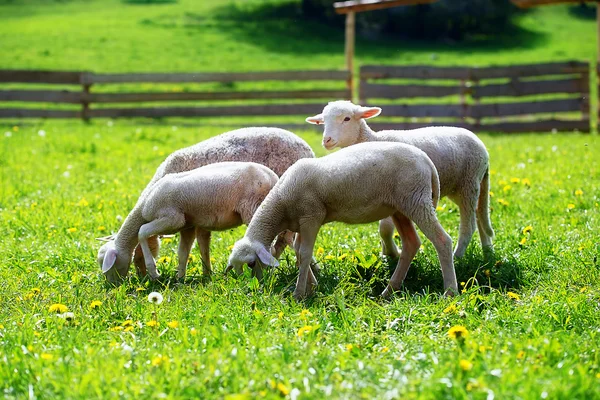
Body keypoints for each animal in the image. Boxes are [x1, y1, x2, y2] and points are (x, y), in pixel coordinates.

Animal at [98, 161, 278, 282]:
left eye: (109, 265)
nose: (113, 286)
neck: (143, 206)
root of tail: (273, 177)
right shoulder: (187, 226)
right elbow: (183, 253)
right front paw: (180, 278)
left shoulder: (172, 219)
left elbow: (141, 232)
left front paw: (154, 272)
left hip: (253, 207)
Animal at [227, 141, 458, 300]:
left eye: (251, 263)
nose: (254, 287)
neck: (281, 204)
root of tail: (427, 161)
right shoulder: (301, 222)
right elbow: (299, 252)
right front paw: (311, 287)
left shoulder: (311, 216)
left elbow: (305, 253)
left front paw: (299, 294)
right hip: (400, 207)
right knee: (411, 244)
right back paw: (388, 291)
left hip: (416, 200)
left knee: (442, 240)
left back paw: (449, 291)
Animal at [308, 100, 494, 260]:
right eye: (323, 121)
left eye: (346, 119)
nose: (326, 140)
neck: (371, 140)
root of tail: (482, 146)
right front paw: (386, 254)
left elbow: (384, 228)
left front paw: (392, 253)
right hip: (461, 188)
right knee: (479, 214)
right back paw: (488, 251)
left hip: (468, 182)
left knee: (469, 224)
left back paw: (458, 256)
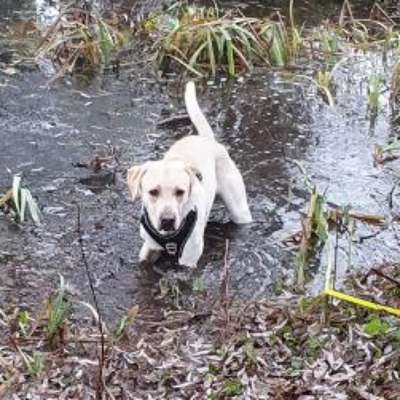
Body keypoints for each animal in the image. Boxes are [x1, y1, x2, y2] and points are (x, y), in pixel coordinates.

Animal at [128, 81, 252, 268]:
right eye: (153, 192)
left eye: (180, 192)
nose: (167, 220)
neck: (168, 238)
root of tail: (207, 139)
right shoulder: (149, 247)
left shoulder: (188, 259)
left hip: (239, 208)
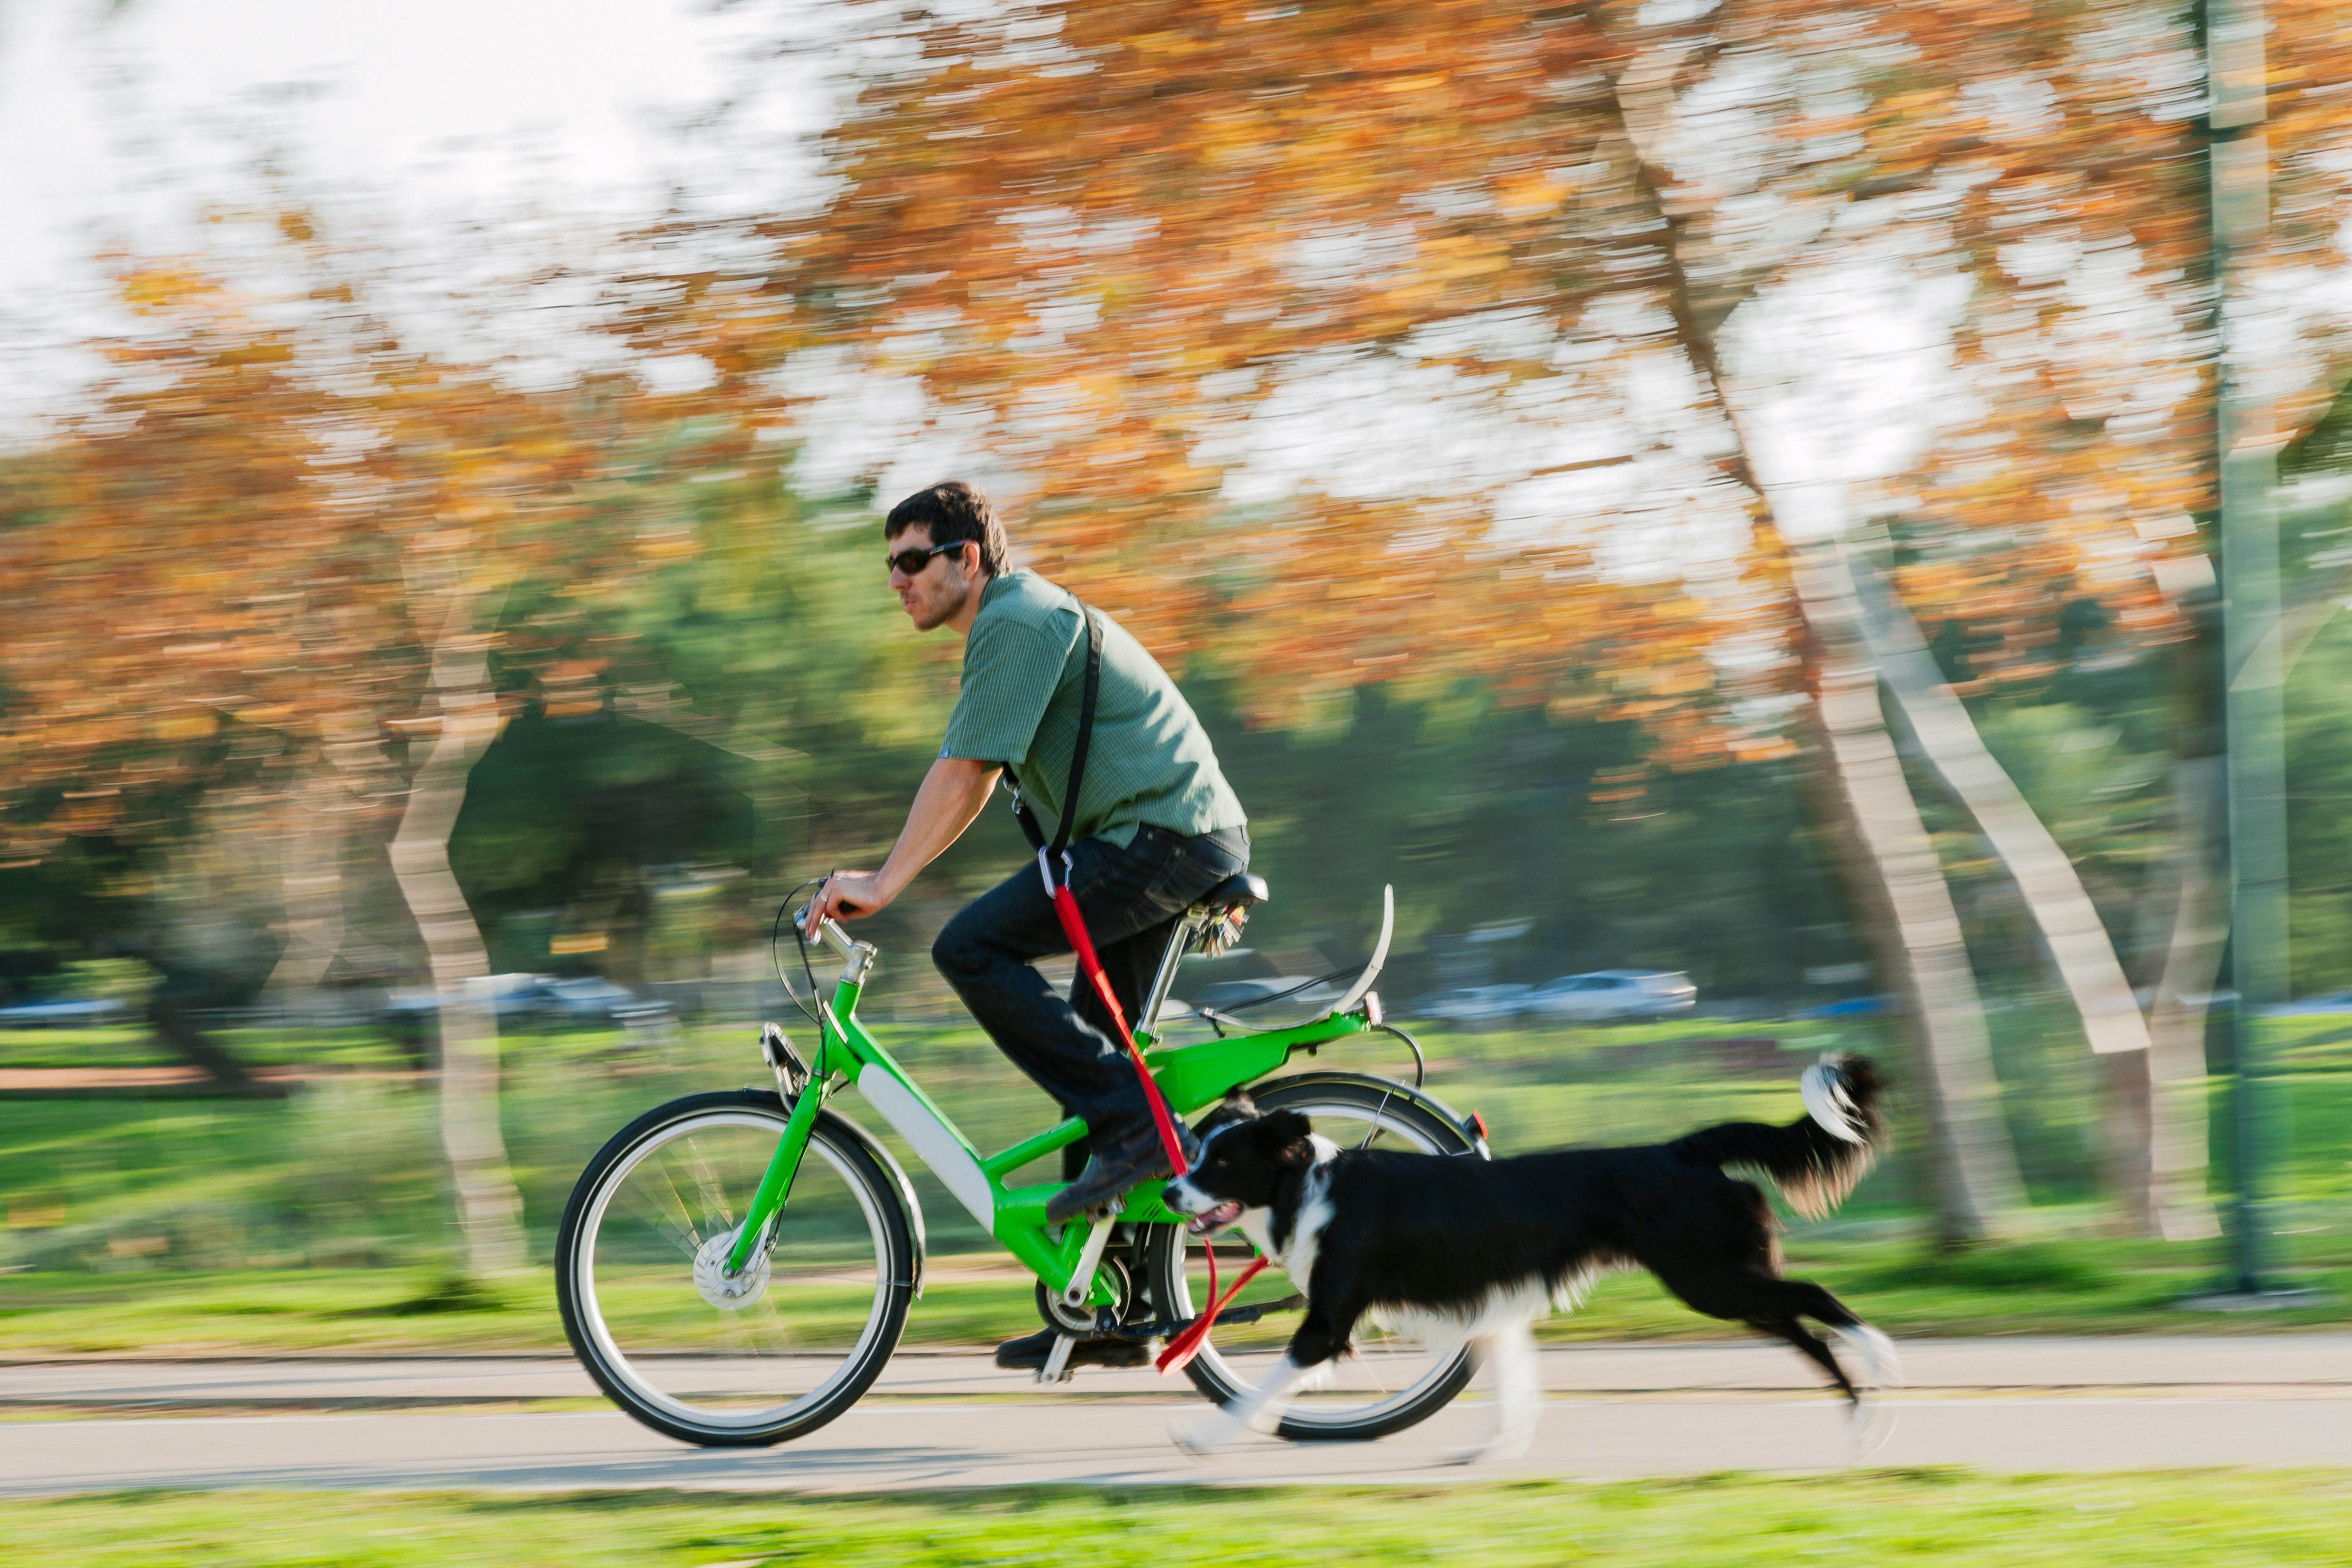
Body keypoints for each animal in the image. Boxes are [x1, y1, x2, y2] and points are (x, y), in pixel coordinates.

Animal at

====

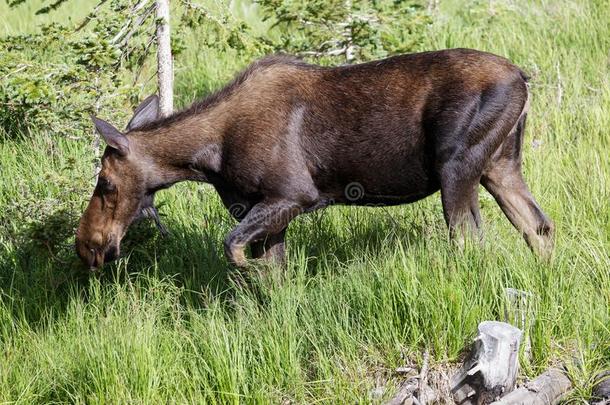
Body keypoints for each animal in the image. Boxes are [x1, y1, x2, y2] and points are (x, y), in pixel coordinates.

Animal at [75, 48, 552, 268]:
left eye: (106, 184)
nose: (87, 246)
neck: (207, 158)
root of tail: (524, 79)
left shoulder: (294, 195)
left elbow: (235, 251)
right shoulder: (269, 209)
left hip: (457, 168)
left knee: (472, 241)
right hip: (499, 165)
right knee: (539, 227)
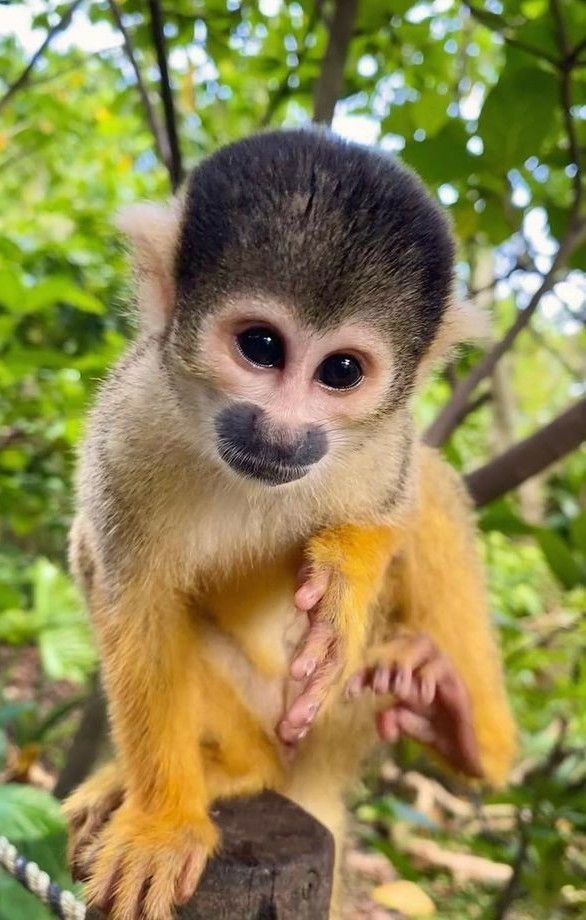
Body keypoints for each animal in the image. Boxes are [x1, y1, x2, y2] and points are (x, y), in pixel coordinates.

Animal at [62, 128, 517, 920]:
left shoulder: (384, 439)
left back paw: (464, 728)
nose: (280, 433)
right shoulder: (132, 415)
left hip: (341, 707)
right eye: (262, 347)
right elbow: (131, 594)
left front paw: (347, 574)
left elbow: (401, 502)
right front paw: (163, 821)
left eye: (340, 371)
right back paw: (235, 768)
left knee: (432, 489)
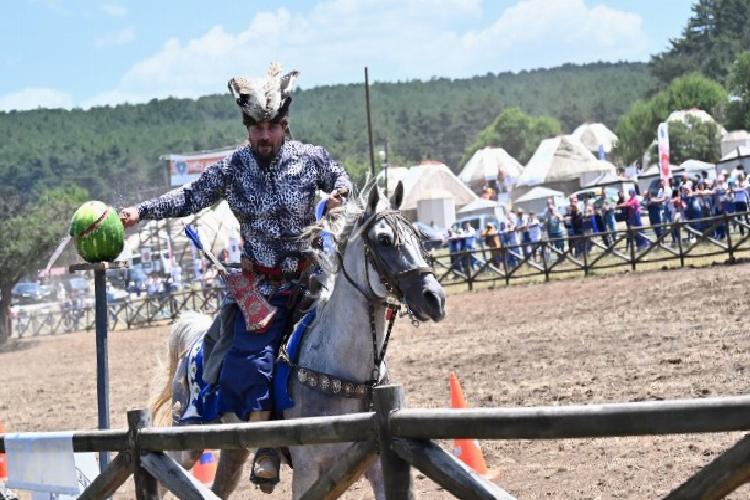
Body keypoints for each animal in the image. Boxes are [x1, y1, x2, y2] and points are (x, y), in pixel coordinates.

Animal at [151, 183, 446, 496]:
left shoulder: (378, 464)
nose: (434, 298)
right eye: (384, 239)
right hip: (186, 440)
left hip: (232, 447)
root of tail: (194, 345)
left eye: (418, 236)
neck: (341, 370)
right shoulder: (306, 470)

====

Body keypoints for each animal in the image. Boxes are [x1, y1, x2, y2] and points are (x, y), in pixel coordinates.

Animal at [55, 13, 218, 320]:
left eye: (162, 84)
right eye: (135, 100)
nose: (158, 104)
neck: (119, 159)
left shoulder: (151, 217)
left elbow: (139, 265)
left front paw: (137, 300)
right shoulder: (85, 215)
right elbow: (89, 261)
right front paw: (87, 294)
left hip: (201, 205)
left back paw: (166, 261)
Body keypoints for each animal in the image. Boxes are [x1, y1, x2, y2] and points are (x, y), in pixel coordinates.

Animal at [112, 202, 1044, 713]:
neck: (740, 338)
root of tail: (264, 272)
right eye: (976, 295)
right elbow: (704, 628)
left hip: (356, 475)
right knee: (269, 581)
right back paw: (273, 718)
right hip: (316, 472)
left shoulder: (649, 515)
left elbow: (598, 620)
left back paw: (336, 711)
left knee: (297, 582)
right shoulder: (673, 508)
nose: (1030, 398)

====

* TASK BRIEF: Scan the records above for the lines holding "nose: (113, 286)" and "right back paw: (388, 291)". Transcribe those two and every line between them word for word, and no others.

* TASK OUTPUT:
nose: (113, 286)
neck: (143, 206)
root of tail: (273, 177)
right shoulder: (187, 226)
right elbow: (183, 253)
right front paw: (180, 278)
left shoulder: (172, 219)
left elbow: (141, 232)
left front paw: (154, 272)
left hip: (253, 207)
Animal at [227, 141, 458, 300]:
left eye: (251, 263)
nose: (254, 287)
neck: (281, 204)
root of tail: (427, 161)
right shoulder: (301, 222)
right elbow: (299, 252)
right front paw: (311, 287)
left shoulder: (311, 216)
left elbow: (305, 253)
left front paw: (299, 294)
right hip: (400, 207)
right knee: (411, 244)
right back paw: (388, 291)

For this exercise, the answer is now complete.